Feedback appreciated

David Andersen david@davidandersenpianos.com
Mon, 21 Nov 2005 10:53:08 -0800


> I'm sure you've felt that way at times.  When you tune a piano that you've
> zen'd in the past, yet today it's just tuned, do you ever wish you'd been able
> to record the extraordinary tuning so you could duplicate it on those days
> when you ate too much pizza for lunch or whatever?  Have you ever considered
> an ETD to record the extraordinary tunings?
Oh yeah. Often wished that I could just see why, if the ETD could show me,
THIS particular tuning sounded so soaring and resonant.
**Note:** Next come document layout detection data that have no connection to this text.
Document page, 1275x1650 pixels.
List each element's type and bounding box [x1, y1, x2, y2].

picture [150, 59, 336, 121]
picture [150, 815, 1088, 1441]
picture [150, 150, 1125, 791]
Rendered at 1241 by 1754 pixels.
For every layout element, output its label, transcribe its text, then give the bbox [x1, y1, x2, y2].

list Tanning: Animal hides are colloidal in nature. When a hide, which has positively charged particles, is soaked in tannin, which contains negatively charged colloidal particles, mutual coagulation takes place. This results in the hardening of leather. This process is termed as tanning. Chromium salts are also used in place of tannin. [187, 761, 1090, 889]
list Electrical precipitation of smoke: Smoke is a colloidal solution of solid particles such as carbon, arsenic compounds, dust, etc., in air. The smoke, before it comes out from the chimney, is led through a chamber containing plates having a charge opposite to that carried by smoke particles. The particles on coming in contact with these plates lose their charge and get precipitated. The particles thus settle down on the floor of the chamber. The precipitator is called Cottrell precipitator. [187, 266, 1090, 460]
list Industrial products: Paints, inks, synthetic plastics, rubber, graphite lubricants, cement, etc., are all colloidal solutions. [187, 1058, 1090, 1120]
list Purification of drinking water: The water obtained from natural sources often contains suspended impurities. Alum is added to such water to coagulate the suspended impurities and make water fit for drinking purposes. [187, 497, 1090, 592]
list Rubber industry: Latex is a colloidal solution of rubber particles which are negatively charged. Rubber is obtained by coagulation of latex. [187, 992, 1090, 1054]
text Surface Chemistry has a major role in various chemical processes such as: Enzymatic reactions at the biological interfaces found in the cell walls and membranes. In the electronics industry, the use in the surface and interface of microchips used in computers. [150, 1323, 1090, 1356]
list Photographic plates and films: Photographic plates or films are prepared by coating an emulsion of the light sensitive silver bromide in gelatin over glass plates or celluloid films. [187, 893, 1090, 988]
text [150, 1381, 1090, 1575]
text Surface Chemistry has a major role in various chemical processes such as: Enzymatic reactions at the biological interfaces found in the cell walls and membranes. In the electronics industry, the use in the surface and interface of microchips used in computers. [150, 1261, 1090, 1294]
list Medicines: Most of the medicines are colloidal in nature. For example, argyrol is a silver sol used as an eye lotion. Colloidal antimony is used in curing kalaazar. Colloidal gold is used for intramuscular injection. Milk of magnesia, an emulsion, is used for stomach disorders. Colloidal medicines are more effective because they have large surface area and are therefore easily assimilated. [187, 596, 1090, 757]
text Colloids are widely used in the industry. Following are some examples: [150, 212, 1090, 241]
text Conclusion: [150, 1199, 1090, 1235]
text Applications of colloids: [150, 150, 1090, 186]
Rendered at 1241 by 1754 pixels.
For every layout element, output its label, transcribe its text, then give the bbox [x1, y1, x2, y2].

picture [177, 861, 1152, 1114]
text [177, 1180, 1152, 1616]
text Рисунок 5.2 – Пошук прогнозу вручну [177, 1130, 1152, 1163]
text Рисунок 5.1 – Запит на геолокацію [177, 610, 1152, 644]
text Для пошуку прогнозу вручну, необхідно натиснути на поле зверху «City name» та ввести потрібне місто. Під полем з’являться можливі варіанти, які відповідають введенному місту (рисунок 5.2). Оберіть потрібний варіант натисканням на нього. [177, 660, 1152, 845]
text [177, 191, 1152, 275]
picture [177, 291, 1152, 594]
Now one of the
pianotechs that works for me occasionally (Michael Campi) has a Verituner,
and follows up on me from time to time---he says things line up, especially
in the ends of the piano, in a precise way he hasn't seen before---that the
stretch is always very, very precise from note to note.  I haven't really
gotten into it, more than casually, but it's a fascinating thing to look
forward to, when the time allows.
>  
> Virgil was instrumental in my getting in this business though I'm sure he was
> unaware of it.  He used to tell me then that if I ever left there I wouldn't
> get pianos tuned like he did them!

>At the time it seemed to me a statement of
> arrogance.  However, after I did leave there I didn't find pianos tuned like
> he tuned them!  
And therein lies the crux---what makes those beautiful, rare tunings? IMHO,
letting your body and your ears do what they do best; your body knows how to
create beauty.
>Twelve years later I realized his statement was not arrogance
> but rather a confidently truthful statement.
Wow...a big perception shift.

>I set my goal then to do the
> kind of work Virgil did.  I won't claim to have achieved that goal, but at
> least I aimed high.
Aimed high then and now, I'll bet.

What a great post.  Thanks, DP, for the verification and the memories.